## What is needed
Which lines in the records below contain the word "неустойчивых"? Copy each of them.

## Data to use
- Opening Delimiter -
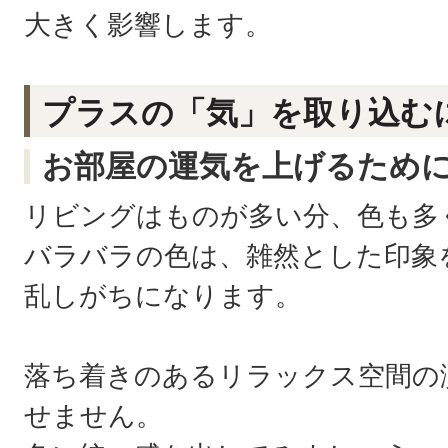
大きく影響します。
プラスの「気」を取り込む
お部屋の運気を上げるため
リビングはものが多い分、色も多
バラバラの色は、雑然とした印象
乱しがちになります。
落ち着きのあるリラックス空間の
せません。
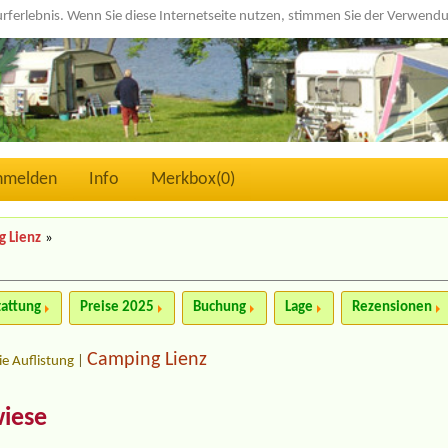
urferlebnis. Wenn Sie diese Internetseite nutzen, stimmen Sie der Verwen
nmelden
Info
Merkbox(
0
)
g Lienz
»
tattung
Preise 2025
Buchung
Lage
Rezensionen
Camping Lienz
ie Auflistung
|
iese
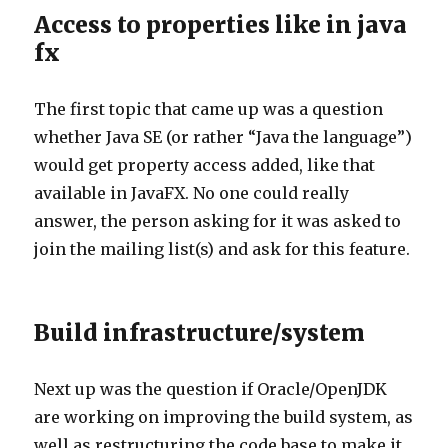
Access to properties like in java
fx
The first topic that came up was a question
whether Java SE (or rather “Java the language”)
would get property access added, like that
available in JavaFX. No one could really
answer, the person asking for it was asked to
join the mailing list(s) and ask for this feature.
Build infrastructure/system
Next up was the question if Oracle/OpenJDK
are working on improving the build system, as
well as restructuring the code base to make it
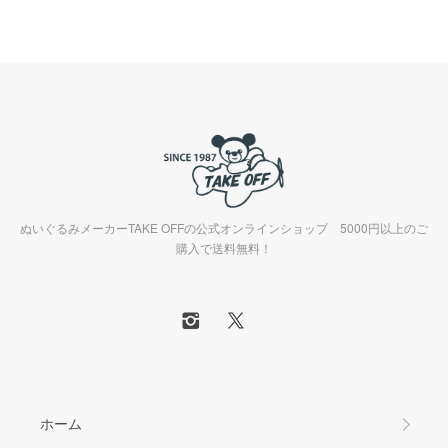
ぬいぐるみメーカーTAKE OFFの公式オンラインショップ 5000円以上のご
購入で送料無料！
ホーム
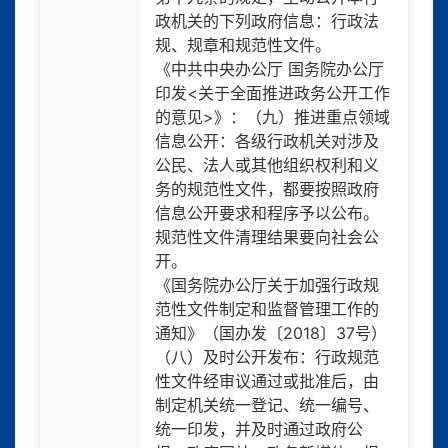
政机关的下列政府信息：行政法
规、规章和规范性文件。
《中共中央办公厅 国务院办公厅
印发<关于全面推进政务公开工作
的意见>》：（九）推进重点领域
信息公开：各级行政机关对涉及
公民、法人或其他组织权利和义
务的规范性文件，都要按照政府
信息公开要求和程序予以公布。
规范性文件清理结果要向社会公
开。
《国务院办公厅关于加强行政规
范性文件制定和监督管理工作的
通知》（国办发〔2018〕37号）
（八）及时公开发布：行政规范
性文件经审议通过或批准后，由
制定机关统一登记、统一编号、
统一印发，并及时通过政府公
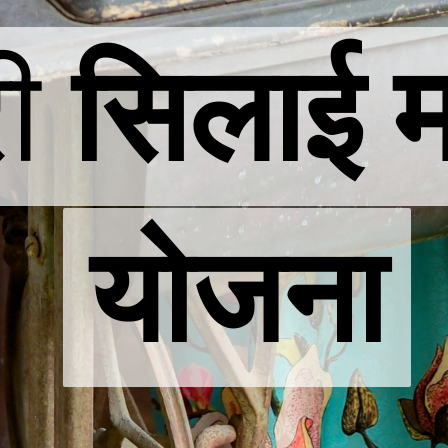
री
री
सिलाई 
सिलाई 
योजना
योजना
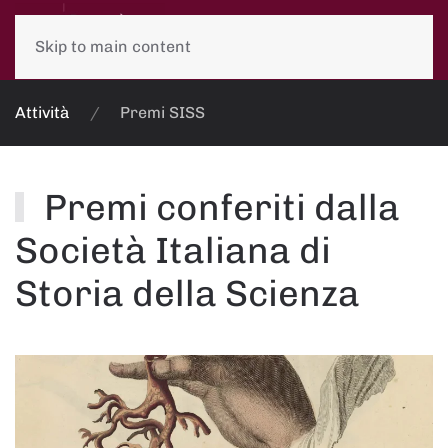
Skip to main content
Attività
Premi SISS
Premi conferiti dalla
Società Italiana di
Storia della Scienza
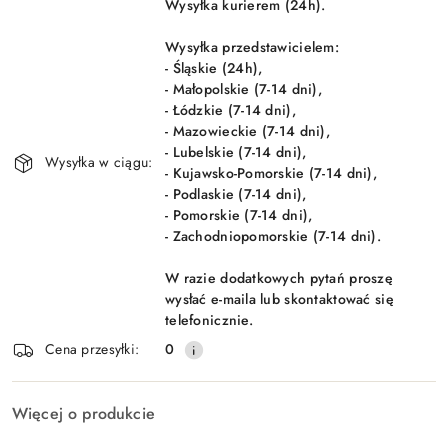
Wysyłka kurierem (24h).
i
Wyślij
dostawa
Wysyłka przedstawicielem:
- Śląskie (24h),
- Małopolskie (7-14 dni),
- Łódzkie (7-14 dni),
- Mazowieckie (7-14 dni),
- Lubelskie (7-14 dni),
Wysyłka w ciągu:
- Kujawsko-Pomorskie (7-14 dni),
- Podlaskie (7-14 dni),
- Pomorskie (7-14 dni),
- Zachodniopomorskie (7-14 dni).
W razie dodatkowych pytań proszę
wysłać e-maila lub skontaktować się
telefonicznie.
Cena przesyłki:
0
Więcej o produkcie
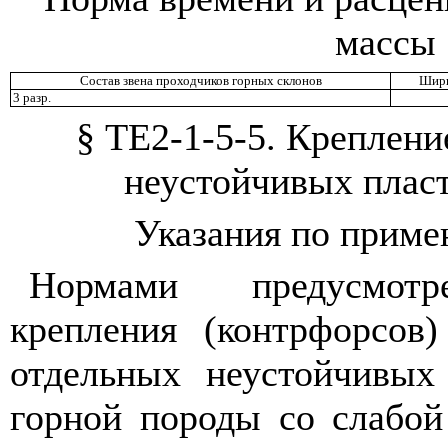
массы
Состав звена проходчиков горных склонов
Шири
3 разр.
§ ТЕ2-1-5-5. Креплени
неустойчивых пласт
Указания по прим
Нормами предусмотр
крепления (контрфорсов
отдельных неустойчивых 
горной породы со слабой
- Closing Delimiter -
## Completed task
неустойчивых пласт
отдельных неустойчивых 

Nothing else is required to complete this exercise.